Tecnicamente la pellicola è ben curata e di attenta direzione: senza grandi virtuosismi ma pragmatica e ordinata (tipico stile di Bellocchio), con una messa in scena sempre molto puntuale e precisa che valorizza  i lievi movimenti di macchina. L’ impianto prossemico e l’ utilizzo dello spazio è attento  ed ordinato e il montaggio è fluido e, malgrado i vari intrecci, mai confusionario o sbrodolato. La recitazione dei personaggi è pulita e emozionale soprattutto nella performance di Toni Servillo, che nei panni del politico amareggiato e frustrato da ciò che ha intorno sembra nel suo habitat. Ottima anche l’ interpretazione della Huppert che vive perfettamente su di sé l’ emotività devastata ma apparentemente rigida di una madre integra ma infelice, toccando nel finale  un vertice espressivo e recitativo con la magnifica citazione di Lady Machbeth nel  gesto di lavarsi continuamente le mani  dal sangue durante il sonno, manifestando inconsciamente  la volontà di togliersi di dosso una colpa interiore, presumibilmente la sua impotenza davanti alla figlia inerme.

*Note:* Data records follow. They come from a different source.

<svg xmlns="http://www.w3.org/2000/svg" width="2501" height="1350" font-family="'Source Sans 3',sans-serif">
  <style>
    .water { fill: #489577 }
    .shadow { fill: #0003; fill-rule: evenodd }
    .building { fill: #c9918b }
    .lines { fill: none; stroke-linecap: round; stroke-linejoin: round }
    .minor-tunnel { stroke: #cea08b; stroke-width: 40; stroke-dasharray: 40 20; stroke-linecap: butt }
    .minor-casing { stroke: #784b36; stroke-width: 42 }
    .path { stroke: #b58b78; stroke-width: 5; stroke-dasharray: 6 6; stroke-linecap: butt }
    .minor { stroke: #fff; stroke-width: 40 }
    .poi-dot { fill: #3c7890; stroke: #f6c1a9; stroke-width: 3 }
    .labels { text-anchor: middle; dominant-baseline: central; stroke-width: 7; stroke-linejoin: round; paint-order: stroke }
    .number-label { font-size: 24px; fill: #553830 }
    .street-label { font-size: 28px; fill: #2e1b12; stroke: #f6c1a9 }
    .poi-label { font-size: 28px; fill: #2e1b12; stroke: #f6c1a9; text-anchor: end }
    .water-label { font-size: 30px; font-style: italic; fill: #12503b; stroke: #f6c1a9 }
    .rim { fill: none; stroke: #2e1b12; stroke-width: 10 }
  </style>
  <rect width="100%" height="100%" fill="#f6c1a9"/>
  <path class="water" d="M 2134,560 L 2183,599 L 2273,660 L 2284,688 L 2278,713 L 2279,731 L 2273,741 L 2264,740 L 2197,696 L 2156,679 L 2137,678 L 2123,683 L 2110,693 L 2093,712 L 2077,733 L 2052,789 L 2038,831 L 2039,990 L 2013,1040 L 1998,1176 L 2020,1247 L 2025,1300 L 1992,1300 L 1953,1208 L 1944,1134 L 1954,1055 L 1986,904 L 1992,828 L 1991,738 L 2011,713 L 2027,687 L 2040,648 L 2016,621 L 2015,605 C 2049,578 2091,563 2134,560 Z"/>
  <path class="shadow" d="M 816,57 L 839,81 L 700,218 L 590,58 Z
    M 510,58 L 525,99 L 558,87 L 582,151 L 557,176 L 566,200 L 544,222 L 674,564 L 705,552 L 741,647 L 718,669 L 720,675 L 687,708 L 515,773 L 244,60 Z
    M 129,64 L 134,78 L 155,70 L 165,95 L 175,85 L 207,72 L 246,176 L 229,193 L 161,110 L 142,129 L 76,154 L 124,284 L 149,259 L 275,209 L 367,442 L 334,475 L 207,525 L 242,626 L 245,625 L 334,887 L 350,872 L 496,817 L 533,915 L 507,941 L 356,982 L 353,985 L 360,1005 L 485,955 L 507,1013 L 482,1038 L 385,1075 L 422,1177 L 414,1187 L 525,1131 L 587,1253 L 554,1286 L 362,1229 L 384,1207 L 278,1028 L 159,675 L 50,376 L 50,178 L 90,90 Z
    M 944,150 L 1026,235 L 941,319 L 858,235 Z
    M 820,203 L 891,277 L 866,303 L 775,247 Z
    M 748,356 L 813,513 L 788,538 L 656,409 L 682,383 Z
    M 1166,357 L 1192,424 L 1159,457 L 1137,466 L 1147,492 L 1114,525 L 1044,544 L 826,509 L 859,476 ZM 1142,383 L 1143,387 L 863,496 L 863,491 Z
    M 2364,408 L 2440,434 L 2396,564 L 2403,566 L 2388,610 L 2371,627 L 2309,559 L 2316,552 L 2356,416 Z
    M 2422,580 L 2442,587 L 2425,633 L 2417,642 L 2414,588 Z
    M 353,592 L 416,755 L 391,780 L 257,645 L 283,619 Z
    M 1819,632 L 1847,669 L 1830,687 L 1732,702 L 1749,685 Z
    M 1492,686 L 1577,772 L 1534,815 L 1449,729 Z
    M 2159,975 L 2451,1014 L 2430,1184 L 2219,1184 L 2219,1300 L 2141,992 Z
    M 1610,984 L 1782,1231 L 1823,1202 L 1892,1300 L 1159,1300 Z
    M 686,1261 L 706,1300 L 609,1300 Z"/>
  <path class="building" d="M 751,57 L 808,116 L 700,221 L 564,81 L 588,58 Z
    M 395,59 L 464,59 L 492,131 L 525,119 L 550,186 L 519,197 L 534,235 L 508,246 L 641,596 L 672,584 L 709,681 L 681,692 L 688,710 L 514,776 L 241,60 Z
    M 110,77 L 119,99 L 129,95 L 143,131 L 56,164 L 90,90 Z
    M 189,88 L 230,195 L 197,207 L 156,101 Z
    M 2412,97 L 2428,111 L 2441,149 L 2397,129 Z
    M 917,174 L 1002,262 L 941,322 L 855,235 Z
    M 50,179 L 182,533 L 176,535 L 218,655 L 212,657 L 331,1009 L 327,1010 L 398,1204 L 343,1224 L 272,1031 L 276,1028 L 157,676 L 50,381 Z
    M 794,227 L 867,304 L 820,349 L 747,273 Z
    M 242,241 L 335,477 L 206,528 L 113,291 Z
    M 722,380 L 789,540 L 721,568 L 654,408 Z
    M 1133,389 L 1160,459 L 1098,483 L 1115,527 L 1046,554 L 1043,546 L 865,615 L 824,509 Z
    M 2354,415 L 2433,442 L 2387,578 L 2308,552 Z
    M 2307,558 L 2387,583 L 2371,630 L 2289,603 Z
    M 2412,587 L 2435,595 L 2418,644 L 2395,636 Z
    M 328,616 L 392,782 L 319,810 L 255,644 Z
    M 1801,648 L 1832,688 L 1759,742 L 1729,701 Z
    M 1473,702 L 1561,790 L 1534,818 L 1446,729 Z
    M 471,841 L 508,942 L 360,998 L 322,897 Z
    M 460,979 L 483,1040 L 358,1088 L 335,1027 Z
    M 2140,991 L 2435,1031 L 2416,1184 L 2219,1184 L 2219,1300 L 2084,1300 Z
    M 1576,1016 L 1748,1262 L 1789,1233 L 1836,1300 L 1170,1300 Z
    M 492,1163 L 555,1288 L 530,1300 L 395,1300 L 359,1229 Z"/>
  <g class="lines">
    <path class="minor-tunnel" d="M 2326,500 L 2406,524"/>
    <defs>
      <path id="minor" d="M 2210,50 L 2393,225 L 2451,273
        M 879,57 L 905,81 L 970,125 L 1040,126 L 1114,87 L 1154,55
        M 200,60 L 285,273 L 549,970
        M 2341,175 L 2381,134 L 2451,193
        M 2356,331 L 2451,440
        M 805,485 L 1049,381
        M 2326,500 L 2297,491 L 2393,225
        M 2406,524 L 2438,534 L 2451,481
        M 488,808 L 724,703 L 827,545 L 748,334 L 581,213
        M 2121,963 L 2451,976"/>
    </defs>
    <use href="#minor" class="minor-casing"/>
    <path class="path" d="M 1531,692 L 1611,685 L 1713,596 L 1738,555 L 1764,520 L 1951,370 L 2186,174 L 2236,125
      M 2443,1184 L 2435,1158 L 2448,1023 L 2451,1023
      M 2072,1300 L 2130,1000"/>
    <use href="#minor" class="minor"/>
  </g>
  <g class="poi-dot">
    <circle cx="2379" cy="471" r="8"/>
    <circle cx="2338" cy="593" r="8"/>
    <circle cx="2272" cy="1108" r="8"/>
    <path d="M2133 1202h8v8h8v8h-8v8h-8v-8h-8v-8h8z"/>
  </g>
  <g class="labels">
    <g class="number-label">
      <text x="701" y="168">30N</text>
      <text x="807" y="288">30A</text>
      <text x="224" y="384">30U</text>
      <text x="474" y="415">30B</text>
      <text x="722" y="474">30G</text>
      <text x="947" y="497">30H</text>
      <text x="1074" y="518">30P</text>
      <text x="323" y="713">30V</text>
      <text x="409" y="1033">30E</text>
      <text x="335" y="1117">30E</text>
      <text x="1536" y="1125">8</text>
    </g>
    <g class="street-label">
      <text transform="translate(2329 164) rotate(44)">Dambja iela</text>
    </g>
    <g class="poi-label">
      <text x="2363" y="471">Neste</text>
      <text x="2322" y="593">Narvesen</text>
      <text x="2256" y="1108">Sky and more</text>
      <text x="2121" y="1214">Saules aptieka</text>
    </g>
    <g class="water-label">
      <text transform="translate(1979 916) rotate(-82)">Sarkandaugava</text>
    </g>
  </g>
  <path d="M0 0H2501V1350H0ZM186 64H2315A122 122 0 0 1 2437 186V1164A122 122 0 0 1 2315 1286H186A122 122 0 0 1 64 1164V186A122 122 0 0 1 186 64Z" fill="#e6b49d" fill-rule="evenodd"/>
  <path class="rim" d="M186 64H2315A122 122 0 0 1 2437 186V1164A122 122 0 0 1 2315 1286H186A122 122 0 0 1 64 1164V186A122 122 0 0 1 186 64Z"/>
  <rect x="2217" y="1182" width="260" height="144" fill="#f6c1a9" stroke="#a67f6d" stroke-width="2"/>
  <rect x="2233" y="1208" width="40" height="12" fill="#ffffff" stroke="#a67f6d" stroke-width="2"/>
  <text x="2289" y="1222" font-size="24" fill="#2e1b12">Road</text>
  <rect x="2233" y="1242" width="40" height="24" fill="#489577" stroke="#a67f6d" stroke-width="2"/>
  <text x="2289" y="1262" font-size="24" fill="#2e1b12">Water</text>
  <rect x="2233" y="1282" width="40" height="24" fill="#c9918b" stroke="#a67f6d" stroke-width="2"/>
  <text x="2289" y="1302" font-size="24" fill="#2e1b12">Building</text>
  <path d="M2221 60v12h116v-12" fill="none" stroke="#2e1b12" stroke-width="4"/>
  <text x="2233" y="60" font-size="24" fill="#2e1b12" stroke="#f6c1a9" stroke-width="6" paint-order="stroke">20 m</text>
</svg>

La sequenza della figlia del senatore è una buona cornice alle principali storie narrate (le due precedenti), mentre quella del medico appare più rigida e forzata delle altre tre, non riuscendo mai a convincere del tutto, anche se raggiunge anch’ essa dei buoni  livelli recitativi. La tendenza  polemica  e la critica politica tipica delle  pellicole Bellocchio anche in questo caso non si fa attendere e la satira emerge in modo lieve ma costante in più occasioni nei confronti delle maldestre dichiarazioni pubbliche di Berlusconi e nella  vanità di certi atteggiamenti politici e personali all’interno del partito del protagonista Beffardi.
Il finale può apparire spezzato e netto ma nell’ economia del film un finale incompleto ma riflessivo risulta  la direzione più consona per un’opera  del genere, che riesce a non  essere mai prevaricante e didascalica, lasciando grande libertà interpretativa allo spettatore. Ottima produzione italiana e ottimo ritorno al grande Cinema di un grande autore italiano, dopo alcuni anni qualitativamente discutibili. In concorso alla 69esima Mostra  del Cinema di Venezia.